Artists’ Profiles 2015

Selecting works for the Aesthetica Art Prize is an inspirational and enlightening experience. There are so many artists worldwide creating pieces that need to be seen. Below is a short synopsis from each 2015 longlisted artist, providing insight into their practice.


Photographic & Digital Art

Annina Lingens

In me/copy, Lingens re-enacted other well-known self-portraits, breaking with the traditional understanding of a self-portrait as an authentic expression.

Carolina Redondo

Saltos de Marimán is part of the series Anti-Gravity, which is a result of studies that emerged in the Chilean Pucón, the place of the artist’s childhood.

Cliff Andrade

Andrade works mainly in film and photography, comprising long-form, research-based social documentary landscape and portraiture projects.

Eduards Marks

Marks’s overarching ambition is to represent human visual perception realistically, experimenting with this theme through many diverse fields.

[Dataset excerpts]:
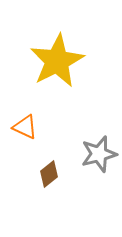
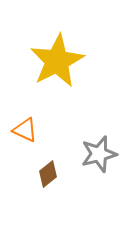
orange triangle: moved 3 px down
brown diamond: moved 1 px left
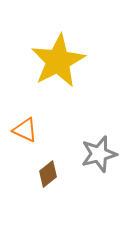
yellow star: moved 1 px right
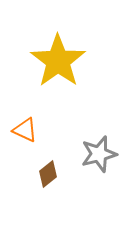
yellow star: rotated 8 degrees counterclockwise
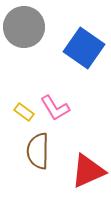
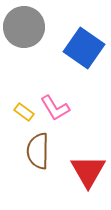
red triangle: rotated 36 degrees counterclockwise
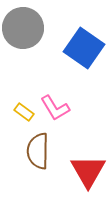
gray circle: moved 1 px left, 1 px down
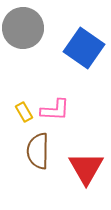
pink L-shape: moved 2 px down; rotated 56 degrees counterclockwise
yellow rectangle: rotated 24 degrees clockwise
red triangle: moved 2 px left, 3 px up
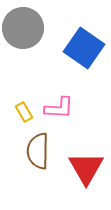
pink L-shape: moved 4 px right, 2 px up
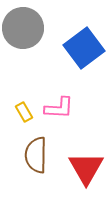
blue square: rotated 18 degrees clockwise
brown semicircle: moved 2 px left, 4 px down
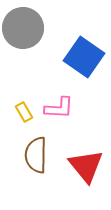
blue square: moved 9 px down; rotated 18 degrees counterclockwise
red triangle: moved 2 px up; rotated 9 degrees counterclockwise
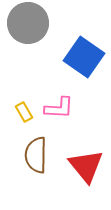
gray circle: moved 5 px right, 5 px up
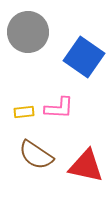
gray circle: moved 9 px down
yellow rectangle: rotated 66 degrees counterclockwise
brown semicircle: rotated 57 degrees counterclockwise
red triangle: rotated 39 degrees counterclockwise
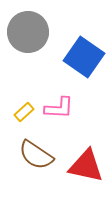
yellow rectangle: rotated 36 degrees counterclockwise
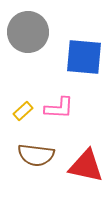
blue square: rotated 30 degrees counterclockwise
yellow rectangle: moved 1 px left, 1 px up
brown semicircle: rotated 27 degrees counterclockwise
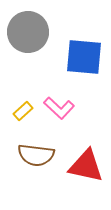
pink L-shape: rotated 40 degrees clockwise
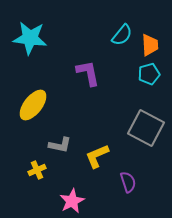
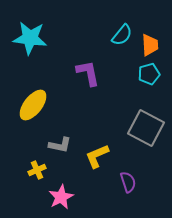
pink star: moved 11 px left, 4 px up
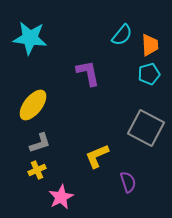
gray L-shape: moved 20 px left, 2 px up; rotated 30 degrees counterclockwise
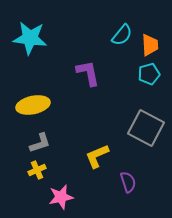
yellow ellipse: rotated 40 degrees clockwise
pink star: rotated 15 degrees clockwise
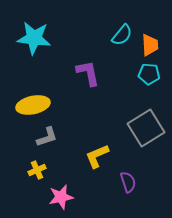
cyan star: moved 4 px right
cyan pentagon: rotated 20 degrees clockwise
gray square: rotated 30 degrees clockwise
gray L-shape: moved 7 px right, 6 px up
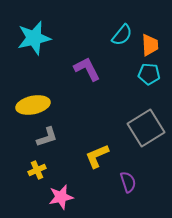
cyan star: rotated 20 degrees counterclockwise
purple L-shape: moved 1 px left, 4 px up; rotated 16 degrees counterclockwise
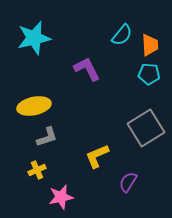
yellow ellipse: moved 1 px right, 1 px down
purple semicircle: rotated 130 degrees counterclockwise
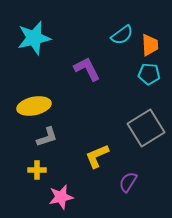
cyan semicircle: rotated 15 degrees clockwise
yellow cross: rotated 24 degrees clockwise
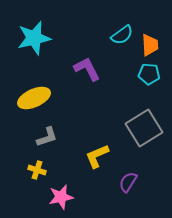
yellow ellipse: moved 8 px up; rotated 12 degrees counterclockwise
gray square: moved 2 px left
yellow cross: rotated 18 degrees clockwise
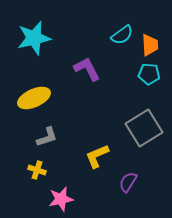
pink star: moved 2 px down
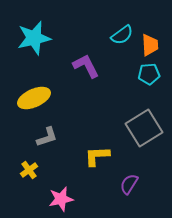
purple L-shape: moved 1 px left, 3 px up
cyan pentagon: rotated 10 degrees counterclockwise
yellow L-shape: rotated 20 degrees clockwise
yellow cross: moved 8 px left; rotated 36 degrees clockwise
purple semicircle: moved 1 px right, 2 px down
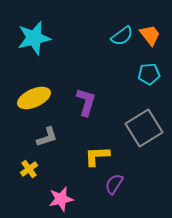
cyan semicircle: moved 1 px down
orange trapezoid: moved 10 px up; rotated 35 degrees counterclockwise
purple L-shape: moved 36 px down; rotated 44 degrees clockwise
yellow cross: moved 1 px up
purple semicircle: moved 15 px left
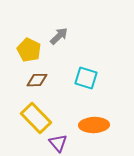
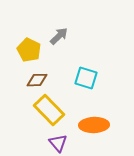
yellow rectangle: moved 13 px right, 8 px up
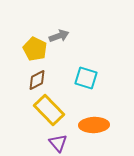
gray arrow: rotated 24 degrees clockwise
yellow pentagon: moved 6 px right, 1 px up
brown diamond: rotated 25 degrees counterclockwise
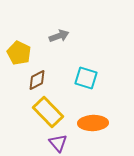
yellow pentagon: moved 16 px left, 4 px down
yellow rectangle: moved 1 px left, 2 px down
orange ellipse: moved 1 px left, 2 px up
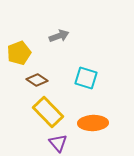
yellow pentagon: rotated 25 degrees clockwise
brown diamond: rotated 60 degrees clockwise
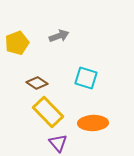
yellow pentagon: moved 2 px left, 10 px up
brown diamond: moved 3 px down
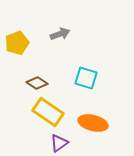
gray arrow: moved 1 px right, 2 px up
yellow rectangle: rotated 12 degrees counterclockwise
orange ellipse: rotated 16 degrees clockwise
purple triangle: moved 1 px right; rotated 36 degrees clockwise
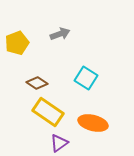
cyan square: rotated 15 degrees clockwise
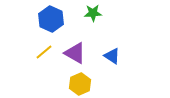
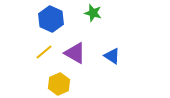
green star: rotated 18 degrees clockwise
yellow hexagon: moved 21 px left
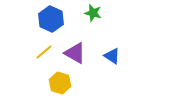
yellow hexagon: moved 1 px right, 1 px up; rotated 20 degrees counterclockwise
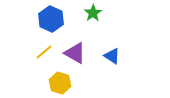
green star: rotated 24 degrees clockwise
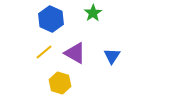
blue triangle: rotated 30 degrees clockwise
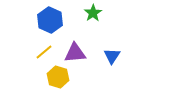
blue hexagon: moved 1 px left, 1 px down
purple triangle: rotated 35 degrees counterclockwise
yellow hexagon: moved 2 px left, 6 px up
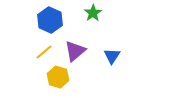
purple triangle: moved 2 px up; rotated 35 degrees counterclockwise
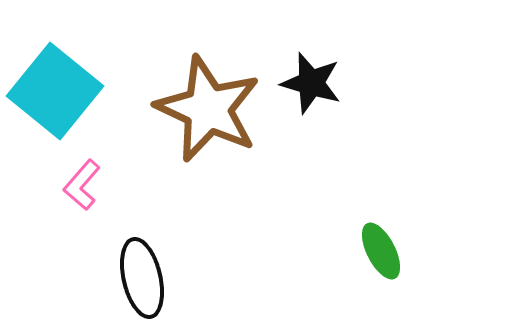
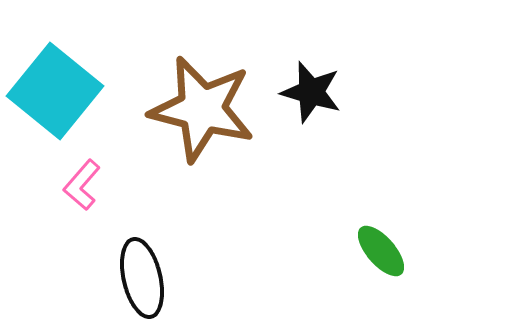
black star: moved 9 px down
brown star: moved 6 px left; rotated 11 degrees counterclockwise
green ellipse: rotated 14 degrees counterclockwise
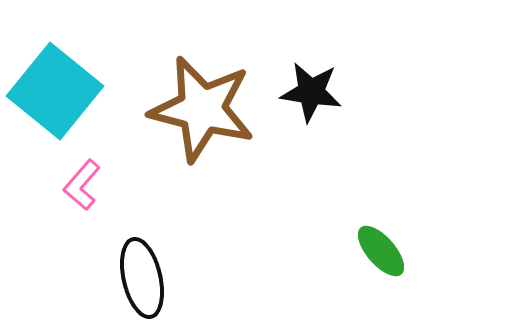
black star: rotated 8 degrees counterclockwise
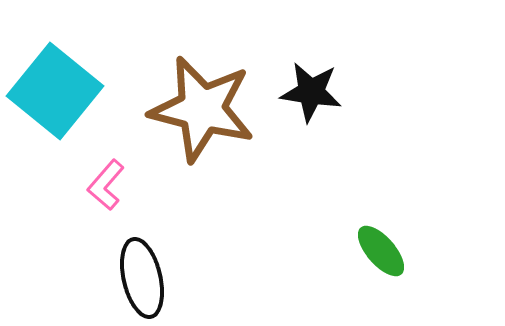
pink L-shape: moved 24 px right
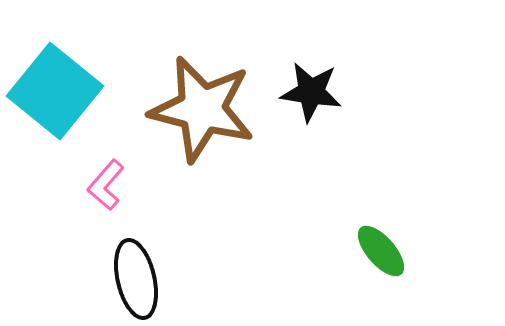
black ellipse: moved 6 px left, 1 px down
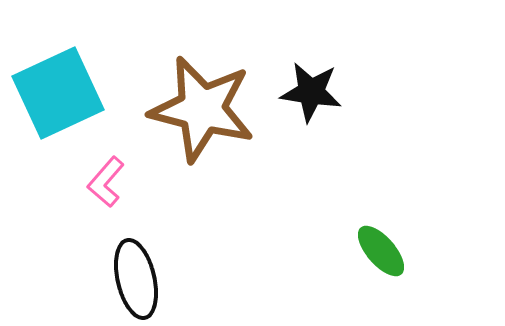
cyan square: moved 3 px right, 2 px down; rotated 26 degrees clockwise
pink L-shape: moved 3 px up
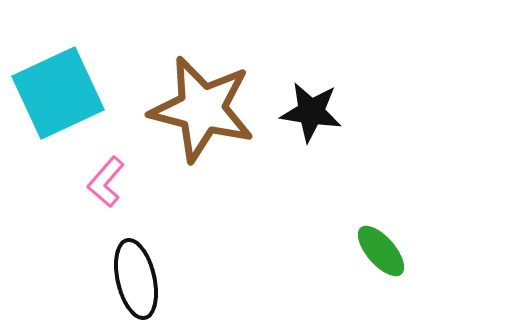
black star: moved 20 px down
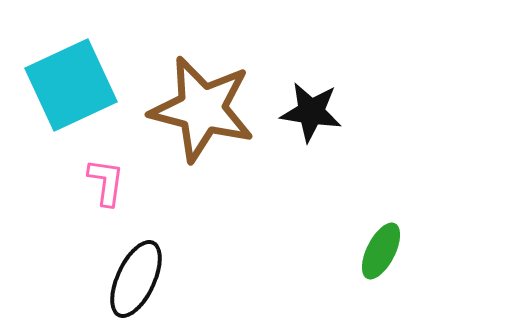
cyan square: moved 13 px right, 8 px up
pink L-shape: rotated 147 degrees clockwise
green ellipse: rotated 68 degrees clockwise
black ellipse: rotated 38 degrees clockwise
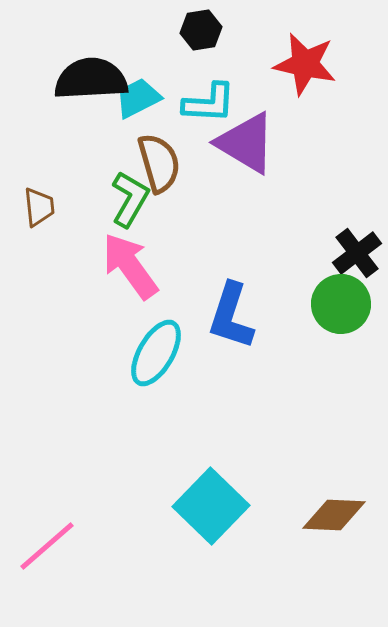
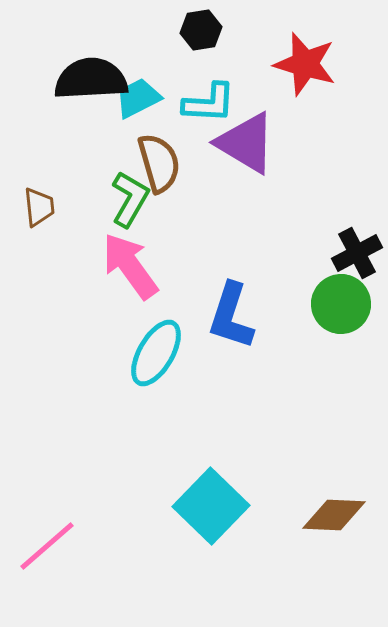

[Required actions]:
A. Reproduce word for word the part of the artists' profiles that opens with the words containing "Photographic & Digital" and closes with "and portraiture projects.".
B. Using the artists' profiles, answer each question on its own line:
(i) What place was Carolina Redondo's childhood home?
(ii) In which two mediums does Cliff Andrade mainly work?
(iii) What is the title of the work in which Annina Lingens re-enacted well-known self-portraits?
C. Continue the artists' profiles, starting right after the last sentence shown.
You will not need the records.

[Exercise responses]:
A.
Photographic & Digital Art

Annina Lingens

In me/copy, Lingens re-enacted other well-known self-portraits, breaking with the traditional understanding of a self-portrait as an authentic expression.

Carolina Redondo

Saltos de Marimán is part of the series Anti-Gravity, which is a result of studies that emerged in the Chilean Pucón, the place of the artist’s childhood.

Cliff Andrade

Andrade works mainly in film and photography, comprising long-form, research-based social documentary landscape and portraiture projects.

B.
(i) The Chilean Pucón
(ii) Film and photography
(iii) me/copy

C.
Hagar Vardimon

The starting point of Varidon’s work is built with found photographs and from there placed threads undertake a journey, adding depth & meaning.

Hildegard Weber

Weber’s photo, video, sound installations are distinguished by their use of critical theory, psychological depth and a sense of humour.

Laura Stevens

Sofia, taken from the series Another November, is situated in a nostalgic present where memories are constructed and discoloured.

Lottie Davies

Davies collects stories remembered from long-standing couples, as to how each met the other, asking them to write down their memories.

Mansoureh Pakzad

Last Pose of Life captures the final moments of life acted out by a natural specimen, seeking to engage viewers with extraordinary details of nature.

Marcus Lyon

*Shortlisted*
Lyon is inspired by the resilience of humanity at the edge of existence, with his practice centring on a search for meaning about our universal actions.

Maria Cavali

Although delivering both vague and inconclusive results, Cavali documents heterochromia around the globe and collects stories of individuals.

Maroesjka Lavigne

Travelling through Iceland for four months, the light was bright, colours were vivid, and by the end of Lavigne’s trip the sun kept shining all night long.

Masha Knyazeva-Trotzky 

Confrontation is dedicated to globalisation, up-to-date world processes, emerging conflicts and new values of a post-industrial society.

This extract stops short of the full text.